I have a very basic question. I recently deleted a large zvol around 16TB. I deleted its snapshots. So that zfs list doesn’t show this zvol. When I type zpool get freeing I see that there is a 15.4TB of data to be freed. On the other hand, The should-be-freed space doesn’t get smaller for days.
I tried to update to 25.04. I tried to export and import strategy. I tried several scrubs. I think I tried everything I can find online. Is there a way to force free space?
I don’t mind if I lose several bytes of data if it is related to some corrupted data. Disks are in raid10 mode and their smart status looks normal.
I uploaded the outputs of those commands. I can scrub it again. I have a problem with the errors saying list of errors unavaliable because I deleted those files and their snapshots, I did export/import, tried many things. The NAS system works perfectly, I just want the free space back
Those ticks are related to ‘Preformatted text’ ticks. This is my first post here. I did a mistake.
I started adding vdevs like this, I’ve been using Freenas/Truenas for a long time, back in the day I added vdevs as mirrored to the list. The first 2 vdev were recently ‘changed’, meaning I removed one of them replaced with a higher capacity one, resilvered, then did the same thing with the other low capacity one. I thought the replaced HDDs will be named like ‘sda’ or ‘sdb’. I was wrong but I don’t mind the current state. The data corruption problem existed before HDD upgrade. I deleted those files.
I’m willing to do another scrub but everytime I do it something weird happens. It scrubs the populated space (obviously). On the other hand when it gets to the last 15.4TB part, it finishes suddenly. Disk may show 2 or 4 checksum warnings. I tried clearing before the scrub I can do after the scrub but the warnings come back.
Errors like this with a pool refusing to free space might mean metadata corruption. Did you have any hexcodes in your “list of errors” in a 0x0c7a style format?
Yes exactly, the scrub sometimes clear those errors, I think it means a reference to a file that no longer exists. Those errors can occur after deleting a file, I know that.
I have some routine long test jobs, the report says they are fine but I know what you are saying, the drives exposed to high heat, in a server room, I especially witnessed after copying very large amounts of data, I/O errors can occur, I’m well aware of the fact that I need a smarter cooling system. On the other hand, there is no problem with the current state, so I’m trying to avoid copying all the data to somewhere else and then recopying it to a new pool
I worked with the AI and it figured out it was the zfs_free_leak_on_eio variable to tweak. So I switched it to 1 and now it started freeing. After that I’ll do a scrub. Do you have any other recommendations after the scrub?
Do you have full system specs here? I’d like to ensure we’re not dealing with failed or failing hardware - especially if we’re looking at either drive or storage controller/HBA faults. I/O errors under load are not normal or expected.
Can you show a zpool get leaked please, to make sure it didn’t just toss that space off into the ether?

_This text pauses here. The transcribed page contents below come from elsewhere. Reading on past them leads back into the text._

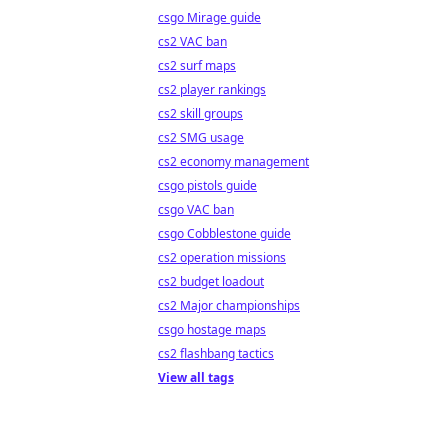
csgo Mirage guide
cs2 VAC ban
cs2 surf maps
cs2 player rankings
cs2 skill groups
cs2 SMG usage
cs2 economy management
csgo pistols guide
csgo VAC ban
csgo Cobblestone guide
cs2 operation missions
cs2 budget loadout
cs2 Major championships
csgo hostage maps
cs2 flashbang tactics
View all tags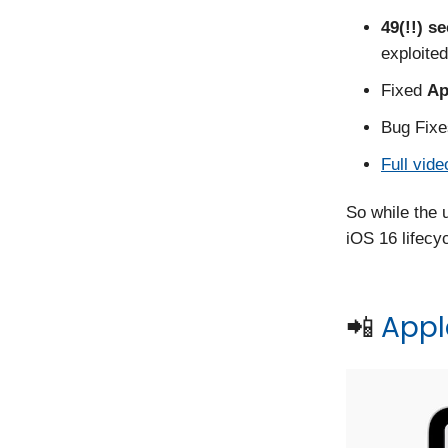
49(!!) s
exploited
Fixed
Ap
Bug Fixe
Full vide
So while the 
iOS 16 lifecycl
📲
Apple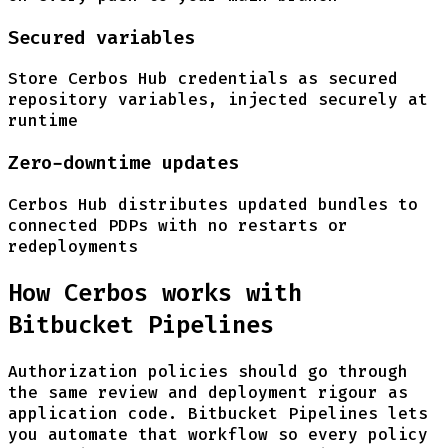
Secured variables
Store Cerbos Hub credentials as secured
repository variables, injected securely at
runtime
Zero-downtime updates
Cerbos Hub distributes updated bundles to
connected PDPs with no restarts or
redeployments
How Cerbos works with
Bitbucket Pipelines
Authorization policies should go through
the same review and deployment rigour as
application code. Bitbucket Pipelines lets
you automate that workflow so every policy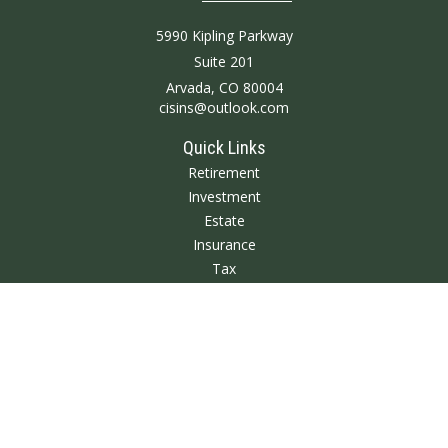
5990 Kipling Parkway
Suite 201
Arvada,
CO
80004
cisins@outlook.com
Quick Links
Retirement
Investment
Estate
Insurance
Tax
Money
Lifestyle
Latest Articles
All Videos
All Calculators
We take protecting your data and privacy very seriously. As of January 1,
2020 the
California Consumer Privacy Act (CCPA)
suggests the following link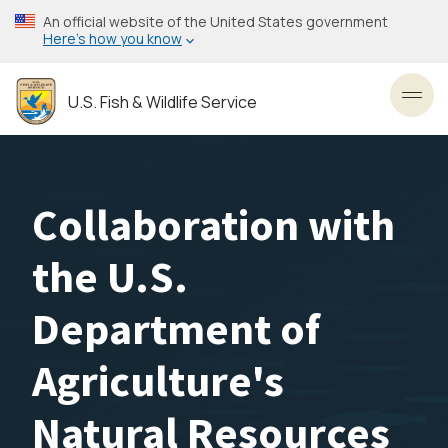
Skip
An official website of the United States government
to
Here’s how you know
main
content
U.S. Fish & Wildlife Service
Toggl
Collaboration with
the U.S.
Department of
Agriculture's
Natural Resources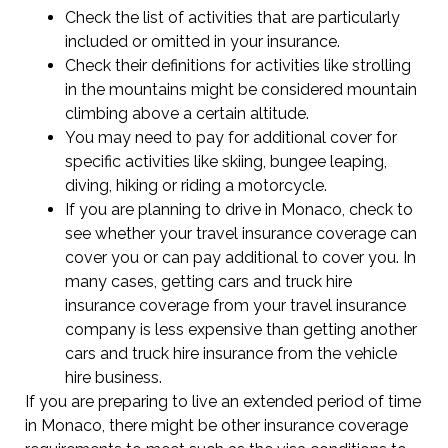
Check the list of activities that are particularly
included or omitted in your insurance.
Check their definitions for activities like strolling
in the mountains might be considered mountain
climbing above a certain altitude.
You may need to pay for additional cover for
specific activities like skiing, bungee leaping,
diving, hiking or riding a motorcycle.
If you are planning to drive in Monaco, check to
see whether your travel insurance coverage can
cover you or can pay additional to cover you. In
many cases, getting cars and truck hire
insurance coverage from your travel insurance
company is less expensive than getting another
cars and truck hire insurance from the vehicle
hire business.
If you are preparing to live an extended period of time
in Monaco, there might be other insurance coverage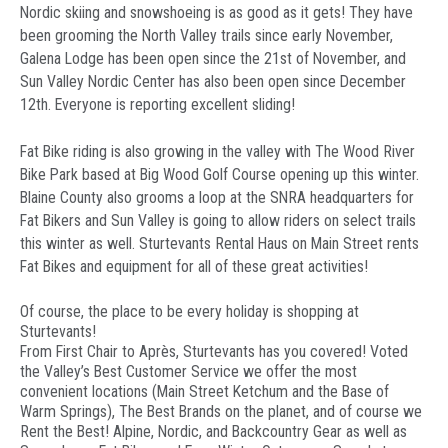
Nordic skiing and snowshoeing is as good as it gets! They have
been grooming the North Valley trails since early November,
Galena Lodge has been open since the 21st of November, and
Sun Valley Nordic Center has also been open since December
12th. Everyone is reporting excellent sliding!
Fat Bike riding is also growing in the valley with The Wood River
Bike Park based at Big Wood Golf Course opening up this winter.
Blaine County also grooms a loop at the SNRA headquarters for
Fat Bikers and Sun Valley is going to allow riders on select trails
this winter as well. Sturtevants Rental Haus on Main Street rents
Fat Bikes and equipment for all of these great activities!
Of course, the place to be every holiday is shopping at
Sturtevants!
From First Chair to Après, Sturtevants has you covered! Voted
the Valley’s Best Customer Service we offer the most
convenient locations (Main Street Ketchum and the Base of
Warm Springs), The Best Brands on the planet, and of course we
Rent the Best! Alpine, Nordic, and Backcountry Gear as well as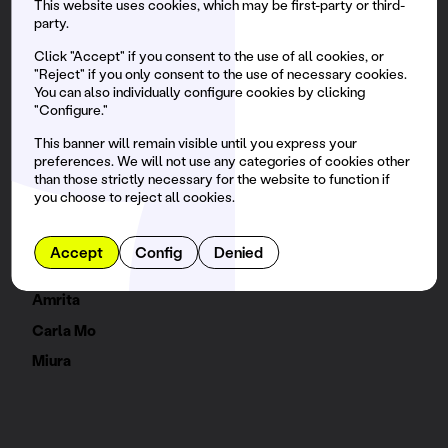
This website uses cookies, which may be first-party or third-
party.
Agoria
Miss Monique
Click "Accept" if you consent to the use of all cookies, or
"Reject" if you only consent to the use of necessary cookies.
Bradley Zero
You can also individually configure cookies by clicking
"Configure."
Kungs
This banner will remain visible until you express your
Brina Knauss
preferences. We will not use any categories of cookies other
Rivo
than those strictly necessary for the website to function if
you choose to reject all cookies.
BELLA
Silvie Loto
Accept
Config
Denied
Abstraal
Amrita
Carla Mo
Miura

Sure my specs are like this:
Motherboard: Asus X99 Rampage V extreme; it has a lot of sata ports
CPU: Intel 5960X, first 8-core CPU I believe,
RAM, 8 x 16GB= 128GB ddr4 ram
Disks: The mirrored disks are specifically chosen to be different from each other in terms of brand or line-up but not in size. This is due to prevent any dual failure at the same time.
Cache and Logs: I have 4 cache nvme drives and 1 nvme log drive.
I checked the leaked value like you said and it says it is 125MB so it is not a very small number I believe.
Since there are many drives in the system, at first I thought the I/O faults could be due to shared sata power cables so I used more more sata power lanes, then I thought it could be due to bad sata cables, improper connection issues, so I changed some sata cables. I added some small fans onto the RAM sticks to cool them off more (I thought maybe it is due to that).
In short, I believe either on-board sata controllers or disks are causing this issue due to high volume traffic, or heat due to that. I’m not particularly concerned about some corrupted files, ofcourse I regularly backup the most important data to an offline drive. I just want to get rid of error messages when this sort of thing happens. Then I can try to add more fans to somewhere, or try new things to see if it occurs again.